What I said then: The sheer level of audio violence crammed into these twenty odd minutes is truly inspiring.
What I say now: Wild and anarchic, I had forgotten just how punishing this album was. There is no safe volume level for this. Played at one, it’ll start a fight. At eleven, it’ll start wars.

48) Amnesian – No Atonement


Self-released – 2014/02/08

What I said then: I could easily ramble about the quality of the performers, but I’d rather marvel in the creation of a sound that is distinctly, and uniquely, Amnesian.
What I say now: It may seem a bit low on the list, but I love Amnesian. They approach grind in a way that still seems fresh almost a year after this was released. An amazing new band.
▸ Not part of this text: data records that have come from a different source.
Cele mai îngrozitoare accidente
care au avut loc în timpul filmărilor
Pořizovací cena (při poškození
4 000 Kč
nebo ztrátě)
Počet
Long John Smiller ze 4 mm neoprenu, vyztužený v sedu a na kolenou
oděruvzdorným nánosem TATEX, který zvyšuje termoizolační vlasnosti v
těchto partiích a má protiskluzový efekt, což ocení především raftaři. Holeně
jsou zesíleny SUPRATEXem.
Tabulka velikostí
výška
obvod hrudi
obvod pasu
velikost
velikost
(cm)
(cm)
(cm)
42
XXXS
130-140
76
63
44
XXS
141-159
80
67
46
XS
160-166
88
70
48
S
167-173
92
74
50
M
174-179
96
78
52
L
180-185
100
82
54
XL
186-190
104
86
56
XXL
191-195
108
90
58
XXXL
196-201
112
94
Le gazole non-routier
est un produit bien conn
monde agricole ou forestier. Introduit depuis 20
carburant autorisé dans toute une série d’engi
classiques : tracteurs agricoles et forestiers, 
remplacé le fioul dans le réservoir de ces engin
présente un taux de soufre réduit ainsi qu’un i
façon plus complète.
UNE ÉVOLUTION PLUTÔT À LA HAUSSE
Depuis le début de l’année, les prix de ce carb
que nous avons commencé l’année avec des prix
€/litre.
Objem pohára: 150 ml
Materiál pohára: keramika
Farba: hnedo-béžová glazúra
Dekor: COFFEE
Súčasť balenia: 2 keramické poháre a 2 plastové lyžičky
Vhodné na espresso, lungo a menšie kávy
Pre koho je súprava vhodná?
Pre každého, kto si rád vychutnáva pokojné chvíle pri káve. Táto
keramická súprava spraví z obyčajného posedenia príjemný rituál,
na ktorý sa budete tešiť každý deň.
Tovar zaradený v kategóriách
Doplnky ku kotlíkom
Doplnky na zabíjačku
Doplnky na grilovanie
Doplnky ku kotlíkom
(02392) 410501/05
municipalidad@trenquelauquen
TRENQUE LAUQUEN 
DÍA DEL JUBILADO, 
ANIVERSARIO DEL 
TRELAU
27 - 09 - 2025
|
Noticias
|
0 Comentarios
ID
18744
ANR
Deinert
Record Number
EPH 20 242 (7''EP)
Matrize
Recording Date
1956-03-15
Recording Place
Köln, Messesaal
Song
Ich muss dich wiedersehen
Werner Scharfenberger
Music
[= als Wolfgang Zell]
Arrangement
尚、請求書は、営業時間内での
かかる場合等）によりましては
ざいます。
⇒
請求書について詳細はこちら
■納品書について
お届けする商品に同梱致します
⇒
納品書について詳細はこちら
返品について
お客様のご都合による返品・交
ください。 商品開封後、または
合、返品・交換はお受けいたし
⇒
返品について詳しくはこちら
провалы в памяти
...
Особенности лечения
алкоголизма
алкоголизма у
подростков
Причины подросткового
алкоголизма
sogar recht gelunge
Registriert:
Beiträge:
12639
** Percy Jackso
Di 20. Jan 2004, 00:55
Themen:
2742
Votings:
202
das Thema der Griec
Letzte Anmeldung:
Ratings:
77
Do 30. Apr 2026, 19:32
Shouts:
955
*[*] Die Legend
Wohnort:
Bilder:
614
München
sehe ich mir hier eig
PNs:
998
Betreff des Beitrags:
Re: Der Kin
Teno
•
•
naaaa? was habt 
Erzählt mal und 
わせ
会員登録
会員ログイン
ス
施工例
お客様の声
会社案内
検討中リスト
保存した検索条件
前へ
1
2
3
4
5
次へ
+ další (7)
49) Fvck Mountain – Dead Dogs


Self-released – 2014/10/02

What I said then: As I listened to Dead Dogs it slowly dawned on me that I may be listening to the best hardcore release of the year.
What I say now: I was right; it is 2014’s best hardcore release. They strike a balance between technical skill and pure vitriol that is desperately lacking across the genre as a whole.

50) Morbus Chron – Sweven


Century Media Records – 2014/02/24

What I said then: Their music has an otherworldly quality to it now, which allows them to expand their songwriting into progressive territory, while still indulging in the supernatural.
What I say now: Sweven remains a stand out album for straight up death metal. What it trades out in tempo it more than makes up in composition. Swedeath has a bright future here.